Harvard Business School professor Regina Herzlinger, proclaimed by Money magazine to be the “godmother” of consumer-driven healthcare, espoused the benefits of consumer-driven health plans as far back as the 1990s. Many joined her crusade as a backlash against managed care, particularly HMOs, with their comprehensive benefit design, limited provider network and strong emphasis on medical management. Patients believed HMOs limited access to care, and physicians resented seeing payment cuts and having their clinical decisions getting second-guessed.

Two decades after Herzlinger’s consumer-driven concept, Thomas Lee, MD, and Michael Porter asserted in their 2013 Harvard Business Review article, “The strategy that will fix health care,” that a patient-centered system organized around what patients need is displacing a supply-driven healthcare system organized around what physicians need to reduce costs and improve outcomes.

Today, the high deductible health plan (HDHP) represents a typical insurance offering for consumer-driven healthcare.

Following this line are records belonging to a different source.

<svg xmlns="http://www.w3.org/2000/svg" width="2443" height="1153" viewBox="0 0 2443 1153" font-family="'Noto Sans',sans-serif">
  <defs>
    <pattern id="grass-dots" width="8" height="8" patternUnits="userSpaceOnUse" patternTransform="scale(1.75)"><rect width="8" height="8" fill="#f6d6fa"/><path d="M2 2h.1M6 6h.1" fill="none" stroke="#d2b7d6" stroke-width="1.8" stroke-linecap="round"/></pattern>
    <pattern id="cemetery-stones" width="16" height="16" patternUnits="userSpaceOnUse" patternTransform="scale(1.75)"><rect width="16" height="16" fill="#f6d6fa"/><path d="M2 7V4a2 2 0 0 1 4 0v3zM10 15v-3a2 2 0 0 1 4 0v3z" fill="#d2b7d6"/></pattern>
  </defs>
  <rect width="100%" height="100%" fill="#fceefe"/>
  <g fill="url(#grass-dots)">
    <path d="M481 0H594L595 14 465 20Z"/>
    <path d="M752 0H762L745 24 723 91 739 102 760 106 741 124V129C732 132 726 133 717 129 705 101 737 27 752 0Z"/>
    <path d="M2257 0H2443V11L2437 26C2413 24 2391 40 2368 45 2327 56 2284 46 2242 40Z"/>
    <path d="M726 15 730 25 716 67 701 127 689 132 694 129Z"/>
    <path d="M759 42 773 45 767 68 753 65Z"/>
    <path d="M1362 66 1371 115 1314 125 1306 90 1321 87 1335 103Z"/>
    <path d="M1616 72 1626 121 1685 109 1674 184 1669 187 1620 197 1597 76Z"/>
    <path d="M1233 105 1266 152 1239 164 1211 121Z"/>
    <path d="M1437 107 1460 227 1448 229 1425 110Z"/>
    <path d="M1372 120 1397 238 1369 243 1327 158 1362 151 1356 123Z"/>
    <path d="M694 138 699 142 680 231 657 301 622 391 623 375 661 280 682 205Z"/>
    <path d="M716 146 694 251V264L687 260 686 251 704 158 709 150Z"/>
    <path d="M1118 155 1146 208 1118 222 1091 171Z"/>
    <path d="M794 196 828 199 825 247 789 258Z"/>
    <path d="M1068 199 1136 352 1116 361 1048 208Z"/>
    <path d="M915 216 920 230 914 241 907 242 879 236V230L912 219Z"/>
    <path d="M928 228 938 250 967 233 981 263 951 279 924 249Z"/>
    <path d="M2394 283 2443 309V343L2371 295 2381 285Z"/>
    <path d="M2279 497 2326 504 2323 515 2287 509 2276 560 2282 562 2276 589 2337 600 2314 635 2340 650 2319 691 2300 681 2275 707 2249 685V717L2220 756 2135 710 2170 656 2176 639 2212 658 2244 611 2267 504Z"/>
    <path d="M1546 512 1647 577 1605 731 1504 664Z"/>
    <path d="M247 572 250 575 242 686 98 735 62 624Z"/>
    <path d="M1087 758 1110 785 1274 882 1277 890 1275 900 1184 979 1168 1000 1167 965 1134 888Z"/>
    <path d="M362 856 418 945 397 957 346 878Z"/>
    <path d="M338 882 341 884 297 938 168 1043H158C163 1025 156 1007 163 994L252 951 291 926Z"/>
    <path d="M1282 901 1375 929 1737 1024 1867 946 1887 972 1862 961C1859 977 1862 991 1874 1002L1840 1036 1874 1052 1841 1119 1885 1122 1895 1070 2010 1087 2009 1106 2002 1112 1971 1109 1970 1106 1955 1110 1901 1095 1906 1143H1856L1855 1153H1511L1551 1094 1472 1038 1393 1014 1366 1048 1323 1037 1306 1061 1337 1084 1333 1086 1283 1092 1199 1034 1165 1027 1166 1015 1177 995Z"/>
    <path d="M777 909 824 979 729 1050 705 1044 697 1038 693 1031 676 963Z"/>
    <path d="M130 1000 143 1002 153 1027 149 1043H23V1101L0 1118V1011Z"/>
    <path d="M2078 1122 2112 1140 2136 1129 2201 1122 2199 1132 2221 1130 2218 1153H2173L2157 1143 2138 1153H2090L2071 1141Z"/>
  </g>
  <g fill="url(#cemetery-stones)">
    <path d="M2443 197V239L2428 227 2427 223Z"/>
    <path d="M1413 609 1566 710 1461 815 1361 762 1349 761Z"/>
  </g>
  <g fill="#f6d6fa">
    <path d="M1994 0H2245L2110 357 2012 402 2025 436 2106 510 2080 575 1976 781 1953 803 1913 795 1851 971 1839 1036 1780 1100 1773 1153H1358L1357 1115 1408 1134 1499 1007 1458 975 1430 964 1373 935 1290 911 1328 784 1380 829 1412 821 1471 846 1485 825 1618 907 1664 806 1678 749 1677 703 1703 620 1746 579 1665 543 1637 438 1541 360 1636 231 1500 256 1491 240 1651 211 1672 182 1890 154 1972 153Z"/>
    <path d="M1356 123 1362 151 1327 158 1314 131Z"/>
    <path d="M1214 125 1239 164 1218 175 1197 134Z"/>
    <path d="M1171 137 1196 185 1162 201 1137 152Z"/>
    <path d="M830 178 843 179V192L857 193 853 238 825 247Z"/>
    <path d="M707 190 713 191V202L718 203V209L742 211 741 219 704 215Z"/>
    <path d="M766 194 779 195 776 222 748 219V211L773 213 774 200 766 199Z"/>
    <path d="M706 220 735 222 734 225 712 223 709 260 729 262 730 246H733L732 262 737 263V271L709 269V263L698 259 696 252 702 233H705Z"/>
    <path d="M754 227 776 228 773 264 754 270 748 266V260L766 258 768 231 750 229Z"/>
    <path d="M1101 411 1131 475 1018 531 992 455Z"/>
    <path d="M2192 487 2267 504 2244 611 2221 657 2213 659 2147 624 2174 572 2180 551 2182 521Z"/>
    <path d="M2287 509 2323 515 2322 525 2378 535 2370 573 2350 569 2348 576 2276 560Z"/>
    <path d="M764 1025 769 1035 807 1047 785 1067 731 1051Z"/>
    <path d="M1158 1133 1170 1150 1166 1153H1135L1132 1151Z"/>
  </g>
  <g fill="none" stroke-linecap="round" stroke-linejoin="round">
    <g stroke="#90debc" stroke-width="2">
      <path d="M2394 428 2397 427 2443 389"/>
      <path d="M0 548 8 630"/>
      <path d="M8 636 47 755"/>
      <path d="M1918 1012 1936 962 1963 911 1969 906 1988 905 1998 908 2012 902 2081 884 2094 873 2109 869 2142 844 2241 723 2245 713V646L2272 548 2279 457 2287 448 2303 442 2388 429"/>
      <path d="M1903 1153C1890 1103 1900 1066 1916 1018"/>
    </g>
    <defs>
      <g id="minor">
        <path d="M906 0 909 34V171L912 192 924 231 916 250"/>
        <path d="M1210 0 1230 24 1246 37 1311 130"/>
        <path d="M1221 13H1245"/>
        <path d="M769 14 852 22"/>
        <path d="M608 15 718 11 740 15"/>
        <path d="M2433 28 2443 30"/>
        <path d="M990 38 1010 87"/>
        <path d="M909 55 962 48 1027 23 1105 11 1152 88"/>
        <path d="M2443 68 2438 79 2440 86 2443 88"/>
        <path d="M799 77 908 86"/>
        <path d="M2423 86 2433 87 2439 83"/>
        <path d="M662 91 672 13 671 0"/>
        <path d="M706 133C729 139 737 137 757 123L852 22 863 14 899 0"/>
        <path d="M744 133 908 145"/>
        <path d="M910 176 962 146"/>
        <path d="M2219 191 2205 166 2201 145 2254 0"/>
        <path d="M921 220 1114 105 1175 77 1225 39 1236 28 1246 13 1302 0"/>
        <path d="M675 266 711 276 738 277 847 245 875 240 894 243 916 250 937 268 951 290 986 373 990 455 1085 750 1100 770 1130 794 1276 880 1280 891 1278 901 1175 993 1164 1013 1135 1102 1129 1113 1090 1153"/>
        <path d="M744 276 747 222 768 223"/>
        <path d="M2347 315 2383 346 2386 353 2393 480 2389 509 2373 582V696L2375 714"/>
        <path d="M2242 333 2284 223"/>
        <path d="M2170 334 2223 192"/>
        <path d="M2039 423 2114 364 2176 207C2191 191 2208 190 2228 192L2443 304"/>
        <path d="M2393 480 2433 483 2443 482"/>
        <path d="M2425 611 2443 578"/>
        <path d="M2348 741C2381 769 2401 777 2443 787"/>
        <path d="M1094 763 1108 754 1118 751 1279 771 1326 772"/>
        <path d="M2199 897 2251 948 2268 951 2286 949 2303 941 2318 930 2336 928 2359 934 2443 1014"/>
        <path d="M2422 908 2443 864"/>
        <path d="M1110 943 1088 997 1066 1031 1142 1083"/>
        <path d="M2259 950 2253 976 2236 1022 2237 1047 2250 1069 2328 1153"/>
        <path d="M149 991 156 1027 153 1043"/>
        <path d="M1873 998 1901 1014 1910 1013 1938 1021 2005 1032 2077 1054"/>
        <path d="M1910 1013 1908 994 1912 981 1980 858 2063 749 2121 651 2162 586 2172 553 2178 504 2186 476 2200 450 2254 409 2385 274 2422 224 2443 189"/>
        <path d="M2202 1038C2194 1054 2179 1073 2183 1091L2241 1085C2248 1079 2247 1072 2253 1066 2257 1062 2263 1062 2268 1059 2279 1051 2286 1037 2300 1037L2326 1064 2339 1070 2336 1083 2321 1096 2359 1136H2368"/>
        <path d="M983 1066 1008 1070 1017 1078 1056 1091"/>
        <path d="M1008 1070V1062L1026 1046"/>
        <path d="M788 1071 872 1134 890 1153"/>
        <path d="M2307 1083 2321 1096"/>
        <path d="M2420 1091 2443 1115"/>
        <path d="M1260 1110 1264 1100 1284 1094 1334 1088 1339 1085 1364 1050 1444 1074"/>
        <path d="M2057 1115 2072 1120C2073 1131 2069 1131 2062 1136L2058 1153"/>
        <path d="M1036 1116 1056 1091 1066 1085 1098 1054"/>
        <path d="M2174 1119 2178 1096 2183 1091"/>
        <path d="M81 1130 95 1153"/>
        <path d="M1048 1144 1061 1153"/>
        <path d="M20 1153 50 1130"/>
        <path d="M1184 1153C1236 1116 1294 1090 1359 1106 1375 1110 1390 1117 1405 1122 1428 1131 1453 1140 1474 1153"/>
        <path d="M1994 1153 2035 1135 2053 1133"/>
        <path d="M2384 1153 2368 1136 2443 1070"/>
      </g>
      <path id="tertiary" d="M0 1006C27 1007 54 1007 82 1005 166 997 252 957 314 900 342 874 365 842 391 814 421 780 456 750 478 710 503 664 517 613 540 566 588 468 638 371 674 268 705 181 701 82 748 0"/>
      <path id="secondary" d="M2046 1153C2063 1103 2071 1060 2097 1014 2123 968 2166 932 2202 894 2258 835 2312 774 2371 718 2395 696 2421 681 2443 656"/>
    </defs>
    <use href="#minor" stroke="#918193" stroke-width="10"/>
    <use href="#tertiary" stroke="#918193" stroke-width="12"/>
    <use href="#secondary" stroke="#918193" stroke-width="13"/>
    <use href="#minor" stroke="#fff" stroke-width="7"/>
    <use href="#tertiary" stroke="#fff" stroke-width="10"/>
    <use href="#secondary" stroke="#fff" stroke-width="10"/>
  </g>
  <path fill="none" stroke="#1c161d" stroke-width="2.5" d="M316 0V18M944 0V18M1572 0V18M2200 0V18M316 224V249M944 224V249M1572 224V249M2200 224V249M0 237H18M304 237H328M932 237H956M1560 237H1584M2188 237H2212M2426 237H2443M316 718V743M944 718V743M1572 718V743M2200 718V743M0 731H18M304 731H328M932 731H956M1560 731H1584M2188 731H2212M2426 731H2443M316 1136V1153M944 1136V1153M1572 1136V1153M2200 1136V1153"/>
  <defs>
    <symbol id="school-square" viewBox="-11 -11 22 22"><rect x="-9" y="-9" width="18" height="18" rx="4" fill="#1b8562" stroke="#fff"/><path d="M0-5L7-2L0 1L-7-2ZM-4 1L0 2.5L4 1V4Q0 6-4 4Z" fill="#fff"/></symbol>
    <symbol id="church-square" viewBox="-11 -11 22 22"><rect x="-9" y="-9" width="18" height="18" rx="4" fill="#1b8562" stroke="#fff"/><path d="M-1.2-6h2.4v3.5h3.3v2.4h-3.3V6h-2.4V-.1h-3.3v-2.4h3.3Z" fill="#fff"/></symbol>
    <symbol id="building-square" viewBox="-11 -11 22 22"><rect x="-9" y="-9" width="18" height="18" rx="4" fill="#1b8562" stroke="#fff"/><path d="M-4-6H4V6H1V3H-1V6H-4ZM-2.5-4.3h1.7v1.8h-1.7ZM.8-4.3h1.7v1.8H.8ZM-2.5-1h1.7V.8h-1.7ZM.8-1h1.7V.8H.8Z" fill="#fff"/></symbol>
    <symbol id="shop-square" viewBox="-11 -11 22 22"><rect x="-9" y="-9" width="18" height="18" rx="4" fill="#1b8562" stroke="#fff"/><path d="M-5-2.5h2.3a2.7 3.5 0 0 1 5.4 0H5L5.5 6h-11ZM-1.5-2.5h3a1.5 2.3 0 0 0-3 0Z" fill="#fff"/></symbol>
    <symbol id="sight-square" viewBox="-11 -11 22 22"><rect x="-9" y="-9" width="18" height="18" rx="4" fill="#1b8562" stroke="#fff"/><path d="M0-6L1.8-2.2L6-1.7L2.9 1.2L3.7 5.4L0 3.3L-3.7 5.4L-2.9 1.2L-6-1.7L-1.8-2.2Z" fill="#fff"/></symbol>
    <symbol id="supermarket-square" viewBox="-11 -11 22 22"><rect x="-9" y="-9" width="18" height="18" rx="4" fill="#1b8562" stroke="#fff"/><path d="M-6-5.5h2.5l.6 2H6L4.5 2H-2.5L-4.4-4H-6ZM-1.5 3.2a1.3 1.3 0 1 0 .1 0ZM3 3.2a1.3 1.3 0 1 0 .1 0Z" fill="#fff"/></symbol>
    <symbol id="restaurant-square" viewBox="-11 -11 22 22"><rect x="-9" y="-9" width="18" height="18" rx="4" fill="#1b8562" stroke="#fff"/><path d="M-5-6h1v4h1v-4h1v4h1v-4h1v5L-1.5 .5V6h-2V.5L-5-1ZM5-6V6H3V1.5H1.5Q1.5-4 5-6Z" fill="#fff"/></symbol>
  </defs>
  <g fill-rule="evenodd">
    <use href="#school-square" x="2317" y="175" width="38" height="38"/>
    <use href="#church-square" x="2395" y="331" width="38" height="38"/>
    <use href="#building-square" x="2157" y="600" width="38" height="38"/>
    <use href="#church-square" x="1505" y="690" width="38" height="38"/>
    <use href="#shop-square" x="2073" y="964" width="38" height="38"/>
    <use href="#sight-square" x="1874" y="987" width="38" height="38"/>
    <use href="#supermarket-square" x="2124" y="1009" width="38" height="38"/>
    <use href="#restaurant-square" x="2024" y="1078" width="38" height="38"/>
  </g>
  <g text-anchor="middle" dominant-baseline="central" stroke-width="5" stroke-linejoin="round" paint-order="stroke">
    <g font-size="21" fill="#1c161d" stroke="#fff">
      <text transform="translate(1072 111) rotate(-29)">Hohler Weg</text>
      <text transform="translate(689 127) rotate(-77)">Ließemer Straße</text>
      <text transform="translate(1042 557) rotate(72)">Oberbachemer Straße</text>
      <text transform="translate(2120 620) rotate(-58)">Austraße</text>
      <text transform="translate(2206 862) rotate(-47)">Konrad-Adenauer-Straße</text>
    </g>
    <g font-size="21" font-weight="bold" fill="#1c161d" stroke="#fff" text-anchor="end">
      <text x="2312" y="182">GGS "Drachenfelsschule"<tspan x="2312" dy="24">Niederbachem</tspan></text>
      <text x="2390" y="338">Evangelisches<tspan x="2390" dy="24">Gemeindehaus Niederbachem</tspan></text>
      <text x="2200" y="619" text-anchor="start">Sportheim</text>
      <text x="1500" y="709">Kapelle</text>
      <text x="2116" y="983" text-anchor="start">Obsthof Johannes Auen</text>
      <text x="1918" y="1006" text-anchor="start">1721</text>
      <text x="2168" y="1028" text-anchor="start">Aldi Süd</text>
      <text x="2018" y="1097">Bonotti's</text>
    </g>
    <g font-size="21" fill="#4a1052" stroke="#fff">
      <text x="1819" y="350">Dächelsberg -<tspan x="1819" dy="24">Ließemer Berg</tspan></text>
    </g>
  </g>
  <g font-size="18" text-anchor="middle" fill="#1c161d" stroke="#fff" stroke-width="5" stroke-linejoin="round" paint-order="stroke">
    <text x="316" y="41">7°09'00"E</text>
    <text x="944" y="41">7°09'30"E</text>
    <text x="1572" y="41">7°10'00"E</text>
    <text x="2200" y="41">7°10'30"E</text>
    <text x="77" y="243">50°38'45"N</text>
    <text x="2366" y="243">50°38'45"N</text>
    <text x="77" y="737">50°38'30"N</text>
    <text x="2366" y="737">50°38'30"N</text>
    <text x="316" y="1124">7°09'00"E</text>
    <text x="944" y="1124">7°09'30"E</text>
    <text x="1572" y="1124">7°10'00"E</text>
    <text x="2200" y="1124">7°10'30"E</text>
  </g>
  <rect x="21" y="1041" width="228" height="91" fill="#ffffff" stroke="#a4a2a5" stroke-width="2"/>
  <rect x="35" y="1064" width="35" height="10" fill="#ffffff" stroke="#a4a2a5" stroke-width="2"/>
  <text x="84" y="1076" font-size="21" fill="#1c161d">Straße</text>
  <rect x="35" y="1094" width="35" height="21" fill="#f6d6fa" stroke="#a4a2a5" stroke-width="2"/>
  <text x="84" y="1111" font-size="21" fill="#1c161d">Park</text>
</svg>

As the most important product innovation in health insurance since point-of-service (POS) products sought to balance primary care coordination with specialty care choice, HDHPs offer fewer benefits, broader provider networks and modest medical management. These HDHP characteristics seek to increase decision-making authority and financial responsibility for the individual consumer. 

Meanwhile, health plans, employers and state governments increasingly expect Americans to use information about pricing when making healthcare decisions. Ideally, prices would be set by physicians and hospitals — not through negotiations with health plans — based on assessments of consumers’ ability (and willingness) to pay.

Even as providers have the freedom to set prices, consumers maintain the right to freely choose their providers, creating an environment in which patients manage their own care, looking to physicians for advice, with information on prices and performance. 

Several markets are generating product designs that combine elements of consumerism with elements of managed care, with the trend clearly toward a stronger role for consumer choice and a weaker role for management of those choices by physicians, insurers and employers. Consumers increasingly know about pricing, enabling them to better budget for out-of-pocket expenses, anticipate routine costs related to chronic conditions and choose among providers. The objective is for insurers and consumers to make more sensible decisions about care, avoiding costly tests and procedures that may not necessarily improve health outcomes.